Work order
Each line from the opening of the records that follow to the line with "- Double-check all" needs to be written out exactly. Add nothing.

◆ ◆ ◆ ◆ ◆

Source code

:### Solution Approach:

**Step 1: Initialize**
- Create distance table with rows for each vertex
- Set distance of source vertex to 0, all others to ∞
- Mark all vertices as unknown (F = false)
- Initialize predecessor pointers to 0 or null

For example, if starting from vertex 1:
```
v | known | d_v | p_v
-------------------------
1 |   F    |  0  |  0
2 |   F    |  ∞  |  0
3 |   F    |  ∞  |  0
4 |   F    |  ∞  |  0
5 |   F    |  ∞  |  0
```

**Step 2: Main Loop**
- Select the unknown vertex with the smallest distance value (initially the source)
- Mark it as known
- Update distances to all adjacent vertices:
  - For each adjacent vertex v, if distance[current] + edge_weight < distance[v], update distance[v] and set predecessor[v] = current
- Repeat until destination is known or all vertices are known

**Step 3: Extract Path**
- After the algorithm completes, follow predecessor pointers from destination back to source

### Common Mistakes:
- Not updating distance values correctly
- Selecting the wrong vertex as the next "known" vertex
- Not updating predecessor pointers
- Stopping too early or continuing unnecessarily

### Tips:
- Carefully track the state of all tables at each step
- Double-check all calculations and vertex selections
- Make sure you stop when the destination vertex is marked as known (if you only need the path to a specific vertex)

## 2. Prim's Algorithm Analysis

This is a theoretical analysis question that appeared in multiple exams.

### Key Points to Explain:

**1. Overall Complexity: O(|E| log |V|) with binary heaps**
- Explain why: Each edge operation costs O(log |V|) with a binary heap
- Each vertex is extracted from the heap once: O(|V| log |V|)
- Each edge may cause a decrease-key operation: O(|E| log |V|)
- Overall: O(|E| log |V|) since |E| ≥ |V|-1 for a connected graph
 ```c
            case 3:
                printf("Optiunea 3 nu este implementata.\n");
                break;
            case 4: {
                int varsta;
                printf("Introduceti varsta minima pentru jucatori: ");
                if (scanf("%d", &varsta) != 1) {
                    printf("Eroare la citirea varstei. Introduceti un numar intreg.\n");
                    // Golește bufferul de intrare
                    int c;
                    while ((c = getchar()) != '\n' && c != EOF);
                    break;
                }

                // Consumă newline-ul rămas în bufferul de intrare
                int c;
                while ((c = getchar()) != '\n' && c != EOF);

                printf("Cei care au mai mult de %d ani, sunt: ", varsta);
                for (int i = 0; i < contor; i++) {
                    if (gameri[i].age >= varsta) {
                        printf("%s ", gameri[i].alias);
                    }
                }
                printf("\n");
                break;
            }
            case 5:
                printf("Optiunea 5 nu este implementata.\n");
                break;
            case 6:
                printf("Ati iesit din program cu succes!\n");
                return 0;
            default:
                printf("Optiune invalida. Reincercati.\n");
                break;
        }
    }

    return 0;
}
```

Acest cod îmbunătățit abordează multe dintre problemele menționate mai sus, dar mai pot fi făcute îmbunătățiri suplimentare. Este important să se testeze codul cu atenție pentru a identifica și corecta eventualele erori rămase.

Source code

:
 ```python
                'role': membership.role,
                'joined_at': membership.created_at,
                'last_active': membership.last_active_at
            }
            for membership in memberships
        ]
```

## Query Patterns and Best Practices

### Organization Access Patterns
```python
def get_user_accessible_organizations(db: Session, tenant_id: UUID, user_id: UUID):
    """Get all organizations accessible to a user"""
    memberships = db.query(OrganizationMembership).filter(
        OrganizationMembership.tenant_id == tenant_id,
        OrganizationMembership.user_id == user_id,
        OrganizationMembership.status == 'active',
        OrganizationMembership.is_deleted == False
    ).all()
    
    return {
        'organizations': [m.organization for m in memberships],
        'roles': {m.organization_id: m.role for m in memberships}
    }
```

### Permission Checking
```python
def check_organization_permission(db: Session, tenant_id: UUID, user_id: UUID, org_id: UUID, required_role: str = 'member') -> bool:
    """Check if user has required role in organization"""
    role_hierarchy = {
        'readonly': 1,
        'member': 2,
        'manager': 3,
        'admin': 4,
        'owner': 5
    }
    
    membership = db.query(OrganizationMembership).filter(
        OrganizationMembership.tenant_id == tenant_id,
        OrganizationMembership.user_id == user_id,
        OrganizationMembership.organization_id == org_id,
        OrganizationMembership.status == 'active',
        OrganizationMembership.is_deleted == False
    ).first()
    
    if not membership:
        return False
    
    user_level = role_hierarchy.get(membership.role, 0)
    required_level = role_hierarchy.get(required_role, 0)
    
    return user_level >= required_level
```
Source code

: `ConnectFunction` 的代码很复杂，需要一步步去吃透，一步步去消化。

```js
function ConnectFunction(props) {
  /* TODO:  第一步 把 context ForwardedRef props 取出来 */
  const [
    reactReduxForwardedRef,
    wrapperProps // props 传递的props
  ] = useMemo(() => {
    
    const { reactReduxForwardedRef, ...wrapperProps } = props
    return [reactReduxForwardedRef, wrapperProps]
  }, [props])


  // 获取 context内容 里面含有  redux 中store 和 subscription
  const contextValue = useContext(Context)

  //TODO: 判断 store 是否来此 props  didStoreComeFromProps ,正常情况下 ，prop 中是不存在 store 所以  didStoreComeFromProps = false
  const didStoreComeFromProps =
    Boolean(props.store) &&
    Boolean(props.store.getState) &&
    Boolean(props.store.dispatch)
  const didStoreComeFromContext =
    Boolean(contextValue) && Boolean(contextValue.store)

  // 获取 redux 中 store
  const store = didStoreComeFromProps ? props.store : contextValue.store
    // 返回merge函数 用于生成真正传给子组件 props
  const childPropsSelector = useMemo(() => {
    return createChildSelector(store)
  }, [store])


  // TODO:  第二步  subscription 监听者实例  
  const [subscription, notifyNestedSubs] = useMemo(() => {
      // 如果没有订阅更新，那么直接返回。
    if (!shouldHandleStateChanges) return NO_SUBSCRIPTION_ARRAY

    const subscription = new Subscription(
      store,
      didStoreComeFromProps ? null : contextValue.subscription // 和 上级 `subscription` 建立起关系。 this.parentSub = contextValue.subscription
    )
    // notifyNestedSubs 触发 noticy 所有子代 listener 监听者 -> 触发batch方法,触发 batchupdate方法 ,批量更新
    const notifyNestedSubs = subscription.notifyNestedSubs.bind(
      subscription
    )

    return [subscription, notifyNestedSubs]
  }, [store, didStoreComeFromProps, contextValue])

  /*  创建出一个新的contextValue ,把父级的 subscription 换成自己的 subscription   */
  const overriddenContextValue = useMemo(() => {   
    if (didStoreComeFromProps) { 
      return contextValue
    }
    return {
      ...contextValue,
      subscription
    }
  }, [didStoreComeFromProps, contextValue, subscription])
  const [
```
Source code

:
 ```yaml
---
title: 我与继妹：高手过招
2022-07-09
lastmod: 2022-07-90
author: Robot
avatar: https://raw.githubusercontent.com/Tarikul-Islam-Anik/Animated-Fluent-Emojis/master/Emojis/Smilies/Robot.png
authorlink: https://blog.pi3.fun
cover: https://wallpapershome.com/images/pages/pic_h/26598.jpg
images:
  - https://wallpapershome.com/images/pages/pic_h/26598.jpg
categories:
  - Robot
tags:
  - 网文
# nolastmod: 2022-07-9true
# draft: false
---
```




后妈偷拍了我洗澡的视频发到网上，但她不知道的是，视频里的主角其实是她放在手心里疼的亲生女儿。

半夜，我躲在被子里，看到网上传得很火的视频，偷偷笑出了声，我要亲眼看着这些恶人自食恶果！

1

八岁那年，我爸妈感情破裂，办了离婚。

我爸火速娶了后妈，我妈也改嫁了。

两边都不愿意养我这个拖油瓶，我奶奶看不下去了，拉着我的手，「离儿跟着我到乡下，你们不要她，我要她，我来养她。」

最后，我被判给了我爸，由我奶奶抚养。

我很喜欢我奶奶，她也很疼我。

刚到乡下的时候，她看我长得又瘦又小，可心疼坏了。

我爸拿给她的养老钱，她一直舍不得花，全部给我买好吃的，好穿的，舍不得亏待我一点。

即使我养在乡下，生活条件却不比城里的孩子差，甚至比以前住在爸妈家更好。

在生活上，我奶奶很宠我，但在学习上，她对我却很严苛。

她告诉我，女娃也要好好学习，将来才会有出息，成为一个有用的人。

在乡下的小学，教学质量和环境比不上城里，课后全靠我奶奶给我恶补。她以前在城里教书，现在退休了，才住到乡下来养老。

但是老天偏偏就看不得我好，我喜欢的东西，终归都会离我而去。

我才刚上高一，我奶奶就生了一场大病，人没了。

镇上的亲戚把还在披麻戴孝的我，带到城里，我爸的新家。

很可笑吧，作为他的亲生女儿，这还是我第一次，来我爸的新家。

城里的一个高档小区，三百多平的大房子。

◆ ◆ ◆ ◆ ◆

Solution below
Source code

:### Solution Approach:

**Step 1: Initialize**
- Create distance table with rows for each vertex
- Set distance of source vertex to 0, all others to ∞
- Mark all vertices as unknown (F = false)
- Initialize predecessor pointers to 0 or null

For example, if starting from vertex 1:
```
v | known | d_v | p_v
-------------------------
1 |   F    |  0  |  0
2 |   F    |  ∞  |  0
3 |   F    |  ∞  |  0
4 |   F    |  ∞  |  0
5 |   F    |  ∞  |  0
```

**Step 2: Main Loop**
- Select the unknown vertex with the smallest distance value (initially the source)
- Mark it as known
- Update distances to all adjacent vertices:
  - For each adjacent vertex v, if distance[current] + edge_weight < distance[v], update distance[v] and set predecessor[v] = current
- Repeat until destination is known or all vertices are known

**Step 3: Extract Path**
- After the algorithm completes, follow predecessor pointers from destination back to source

### Common Mistakes:
- Not updating distance values correctly
- Selecting the wrong vertex as the next "known" vertex
- Not updating predecessor pointers
- Stopping too early or continuing unnecessarily

### Tips:
- Carefully track the state of all tables at each step
- Double-check all calculations and vertex selections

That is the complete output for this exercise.